8  Tips and tricks

As highlighted in the project management section the scale of your project and the capacity of your team define the optimal approach. However, across the four scenarios provided a common notion is important, capacity building for the longevity of projects.

Within an academic context contracts are often limited in time, funds scarce. In addition, people move frequently between positions search for more stable or better paid (research) positions. This presents the danger of knowledge leakage. Preventing this slow trickle of disappearing knowledge requires redundancy in your project management approach, where the responsibility of key transcription components are not the sole responsibility of one person. Generally, this advice does not only apply to transcription projects, but most academic endeavours.

8.1 Mentoring

When teaching people transcription workflows, or the setup of a particular piece of software, do so in pairs. In addition, extensively document the process. Although courses and documentation exists for all software discussed these are generalized workflows and do not account for idiosyncrasies within your dataset.

When using annotation (Section 5.1) to provide tailored training data divide this task among trusted authorities, such as students, might speed up this process. Having a good manual at hand and the capacity within a research team to quickly teach this to someone new is key to the success of such an approach. Regardless, do not underestimate the time you need to invest in this process, so make it worth your while an pick your battles carefully.

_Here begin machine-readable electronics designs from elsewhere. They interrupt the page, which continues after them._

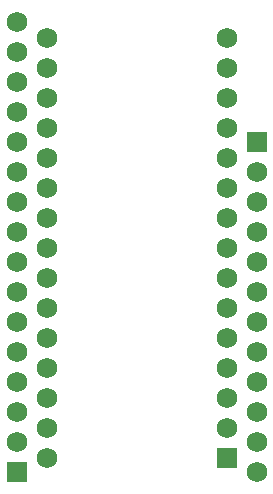
<source format=gbr>
%TF.GenerationSoftware,Altium Limited,Altium Designer,22.11.1 (43)*%
G04 Layer_Color=16711935*
%FSLAX45Y45*%
%MOMM*%
%TF.SameCoordinates,003A0D21-0A85-4CB2-A7D7-273B0D73F9A5*%
%TF.FilePolarity,Negative*%
%TF.FileFunction,Soldermask,Bot*%
%TF.Part,Single*%
G01*
G75*
%TA.AperFunction,ComponentPad*%
%ADD18R,1.72720X1.72720*%
%ADD19C,1.72720*%
%ADD20R,1.73320X1.73320*%
%ADD21C,1.73320*%
D18*
X11188700Y6908800D02*
D03*
D19*
Y7162800D02*
D03*
Y7416800D02*
D03*
Y7670800D02*
D03*
Y7924800D02*
D03*
Y8178800D02*
D03*
Y8432800D02*
D03*
Y8686800D02*
D03*
Y8940800D02*
D03*
Y9194800D02*
D03*
Y9448800D02*
D03*
Y9702800D02*
D03*
Y9956800D02*
D03*
Y10210800D02*
D03*
Y10464800D02*
D03*
X9664700D02*
D03*
Y10210800D02*
D03*
Y9956800D02*
D03*
Y9702800D02*
D03*
Y9448800D02*
D03*
Y9194800D02*
D03*
Y8940800D02*
D03*
Y8686800D02*
D03*
Y8432800D02*
D03*
Y8178800D02*
D03*
Y7924800D02*
D03*
Y7670800D02*
D03*
Y7416800D02*
D03*
Y7162800D02*
D03*
Y6908800D02*
D03*
D20*
X9410700Y6794500D02*
D03*
X11442700Y9588500D02*
D03*
D21*
Y9334500D02*
D03*
Y9080500D02*
D03*
Y8826500D02*
D03*
Y8572500D02*
D03*
Y8318500D02*
D03*
Y8064500D02*
D03*
Y7810500D02*
D03*
Y7556500D02*
D03*
Y7302500D02*
D03*
Y7048500D02*
D03*
Y6794500D02*
D03*
X9410700Y7048500D02*
D03*
Y7302500D02*
D03*
Y7556500D02*
D03*
Y7810500D02*
D03*
Y8064500D02*
D03*
Y8318500D02*
D03*
Y8572500D02*
D03*
Y8826500D02*
D03*
Y9080500D02*
D03*
Y9334500D02*
D03*
Y9588500D02*
D03*
Y9842500D02*
D03*
Y10096500D02*
D03*
Y10350500D02*
D03*
Y10604500D02*
D03*
%TF.MD5,09bcd1762e098bcfb9646c24cc4a762d*%
M02*

</source>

8.2 Community/Citizen science

Most community/citizen science efforts will require half an hour of someone’s time to keep going, provide feedback and intermittent results to keep the community motivated. Furthermore, one should use citizen science because it is an easy way to get (training) data while not all other options such as data augmentation on smaller datasets have been exhausted. The latter approaches are often required regardless of data size. Assessing the accuracy of suite of models is required before concluding that more training data is needed than can reasonably be generated within a team.